====== Recorded information

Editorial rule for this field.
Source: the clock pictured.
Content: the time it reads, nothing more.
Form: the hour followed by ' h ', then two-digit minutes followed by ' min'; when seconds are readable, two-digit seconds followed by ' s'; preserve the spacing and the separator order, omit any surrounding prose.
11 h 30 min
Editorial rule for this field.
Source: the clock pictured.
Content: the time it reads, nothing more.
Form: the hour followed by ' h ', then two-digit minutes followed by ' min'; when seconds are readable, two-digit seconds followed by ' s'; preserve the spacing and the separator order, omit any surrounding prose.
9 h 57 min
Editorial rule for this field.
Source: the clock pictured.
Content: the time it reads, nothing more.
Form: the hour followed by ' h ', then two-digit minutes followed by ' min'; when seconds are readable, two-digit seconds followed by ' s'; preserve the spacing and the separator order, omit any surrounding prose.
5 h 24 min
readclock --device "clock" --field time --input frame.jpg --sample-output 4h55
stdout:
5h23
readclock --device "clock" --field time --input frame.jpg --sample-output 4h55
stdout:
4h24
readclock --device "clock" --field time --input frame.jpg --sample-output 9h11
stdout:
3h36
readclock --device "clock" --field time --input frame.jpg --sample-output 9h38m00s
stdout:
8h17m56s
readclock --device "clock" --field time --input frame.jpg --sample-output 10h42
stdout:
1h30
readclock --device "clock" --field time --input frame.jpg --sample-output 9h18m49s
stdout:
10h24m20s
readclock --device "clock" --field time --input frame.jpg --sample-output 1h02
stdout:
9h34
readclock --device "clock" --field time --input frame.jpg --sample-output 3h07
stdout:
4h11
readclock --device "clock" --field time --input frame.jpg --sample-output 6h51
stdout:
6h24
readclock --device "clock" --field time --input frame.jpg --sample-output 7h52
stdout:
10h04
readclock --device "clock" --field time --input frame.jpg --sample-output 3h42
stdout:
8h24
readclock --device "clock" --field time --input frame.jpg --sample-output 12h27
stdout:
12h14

============

- [What the task asks] Update every item above by putting "timestamp" wherever the word "time" appears. Keep everything else unchanged.

- [Full response]
Editorial rule for this field.
Source: the clock pictured.
Content: the timestamp it reads, nothing more.
Form: the hour followed by ' h ', then two-digit minutes followed by ' min'; when seconds are readable, two-digit seconds followed by ' s'; preserve the spacing and the separator order, omit any surrounding prose.
11 h 30 min
Editorial rule for this field.
Source: the clock pictured.
Content: the timestamp it reads, nothing more.
Form: the hour followed by ' h ', then two-digit minutes followed by ' min'; when seconds are readable, two-digit seconds followed by ' s'; preserve the spacing and the separator order, omit any surrounding prose.
9 h 57 min
Editorial rule for this field.
Source: the clock pictured.
Content: the timestamp it reads, nothing more.
Form: the hour followed by ' h ', then two-digit minutes followed by ' min'; when seconds are readable, two-digit seconds followed by ' s'; preserve the spacing and the separator order, omit any surrounding prose.
5 h 24 min
readclock --device "clock" --field timestamp --input frame.jpg --sample-output 4h55
stdout:
5h23
readclock --device "clock" --field timestamp --input frame.jpg --sample-output 4h55
stdout:
4h24
readclock --device "clock" --field timestamp --input frame.jpg --sample-output 9h11
stdout:
3h36
readclock --device "clock" --field timestamp --input frame.jpg --sample-output 9h38m00s
stdout:
8h17m56s
readclock --device "clock" --field timestamp --input frame.jpg --sample-output 10h42
stdout:
1h30
readclock --device "clock" --field timestamp --input frame.jpg --sample-output 9h18m49s
stdout:
10h24m20s
readclock --device "clock" --field timestamp --input frame.jpg --sample-output 1h02
stdout:
9h34
readclock --device "clock" --field timestamp --input frame.jpg --sample-output 3h07
stdout:
4h11
readclock --device "clock" --field timestamp --input frame.jpg --sample-output 6h51
stdout:
6h24
readclock --device "clock" --field timestamp --input frame.jpg --sample-output 7h52
stdout:
10h04
readclock --device "clock" --field timestamp --input frame.jpg --sample-output 3h42
stdout:
8h24
readclock --device "clock" --field timestamp --input frame.jpg --sample-output 12h27
stdout:
12h14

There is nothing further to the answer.